Sometimes kids' "weakness" is actually a strength, according to recently published studies.

By Maressa Brown
April 12, 2017
Dad and toddler son pointing in the woods
Credit: Monkey Business Images/Shutterstock 

We usually assume that, as adults, we know more and can handle far more advanced cognitive tasks than our kids, but new research shows that our L.O.s may actually have the upper hand in some ways.

Two new studies, just published in the journal Psychological Science, look at how both adults and kids pay attention to and retain information that's deemed important. The first study looked at 35 adults and 34 children. When it came to remembering information they were told to focus on and ignoring extraneous info, the adults excelled. However, the 4- to 5-year-olds paid attention to all of the information presented to them, even when they were told to just focus on one thing. The researchers conclude that because kids aren't as good as adults at focusing their attention, they actually end up noticing—and remembering!—more. In other words, children's "weakness" actually became their strength in this context. Very cool.

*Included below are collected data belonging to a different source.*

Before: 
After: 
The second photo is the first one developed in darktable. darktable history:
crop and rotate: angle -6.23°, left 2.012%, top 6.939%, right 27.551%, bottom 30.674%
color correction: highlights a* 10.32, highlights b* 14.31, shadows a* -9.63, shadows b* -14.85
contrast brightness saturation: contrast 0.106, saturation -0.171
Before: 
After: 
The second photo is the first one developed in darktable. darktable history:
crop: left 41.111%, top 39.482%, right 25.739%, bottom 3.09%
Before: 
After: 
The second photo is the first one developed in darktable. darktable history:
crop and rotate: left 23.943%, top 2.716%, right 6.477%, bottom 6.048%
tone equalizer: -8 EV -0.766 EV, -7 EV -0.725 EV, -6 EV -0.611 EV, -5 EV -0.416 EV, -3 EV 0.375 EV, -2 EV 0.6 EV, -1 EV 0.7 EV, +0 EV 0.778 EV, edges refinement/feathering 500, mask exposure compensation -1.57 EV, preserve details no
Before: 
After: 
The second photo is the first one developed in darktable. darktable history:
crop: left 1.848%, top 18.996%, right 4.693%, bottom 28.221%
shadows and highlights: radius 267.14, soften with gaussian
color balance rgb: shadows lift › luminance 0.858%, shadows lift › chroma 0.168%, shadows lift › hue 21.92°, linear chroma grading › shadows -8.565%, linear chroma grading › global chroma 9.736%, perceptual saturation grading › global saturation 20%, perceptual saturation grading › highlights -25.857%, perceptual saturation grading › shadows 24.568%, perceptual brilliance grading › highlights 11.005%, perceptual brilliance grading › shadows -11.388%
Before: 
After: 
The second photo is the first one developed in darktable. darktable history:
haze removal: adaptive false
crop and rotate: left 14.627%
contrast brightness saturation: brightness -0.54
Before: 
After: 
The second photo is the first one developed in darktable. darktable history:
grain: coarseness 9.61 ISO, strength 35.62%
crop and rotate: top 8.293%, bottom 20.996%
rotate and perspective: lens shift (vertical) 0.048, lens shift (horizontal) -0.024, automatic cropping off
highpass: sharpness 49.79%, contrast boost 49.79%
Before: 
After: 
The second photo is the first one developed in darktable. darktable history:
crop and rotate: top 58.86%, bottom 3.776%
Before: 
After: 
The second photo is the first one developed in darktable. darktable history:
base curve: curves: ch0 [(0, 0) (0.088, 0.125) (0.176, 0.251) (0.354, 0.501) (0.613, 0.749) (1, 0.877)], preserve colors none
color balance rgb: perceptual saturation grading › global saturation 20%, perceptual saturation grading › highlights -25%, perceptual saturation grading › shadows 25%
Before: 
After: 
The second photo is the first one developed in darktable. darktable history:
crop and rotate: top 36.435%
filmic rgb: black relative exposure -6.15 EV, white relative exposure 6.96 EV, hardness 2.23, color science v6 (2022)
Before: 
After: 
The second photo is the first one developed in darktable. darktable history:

Vladimir Sloutsky, co-author of the study and a professor of psychology at The Ohio State University, explained why kids and adults differ in this way to "The ability to focus attention is what allows adults to sit in two-hour meetings and maintain long conversations, while ignoring distractions. But young children's use of distributed attention allows them to learn more in new and unfamiliar settings by taking in a lot of information."

Makes sense, and also serves as a reminder to parents and teachers that kids can't handle distractions as well as adults. "They are always taking in information, even if it is not what you're trying to teach them," explained Sloutsky. "We need to make sure that we are aware of that and design our classrooms, textbooks, and educational materials to help students succeed."

Regardless of how educators and families choose to apply findings like this, it never hurts to know more about how our kids see the world and retain the information they're taking in. The more we understand their strengths and limitations, the more successful we'll all be!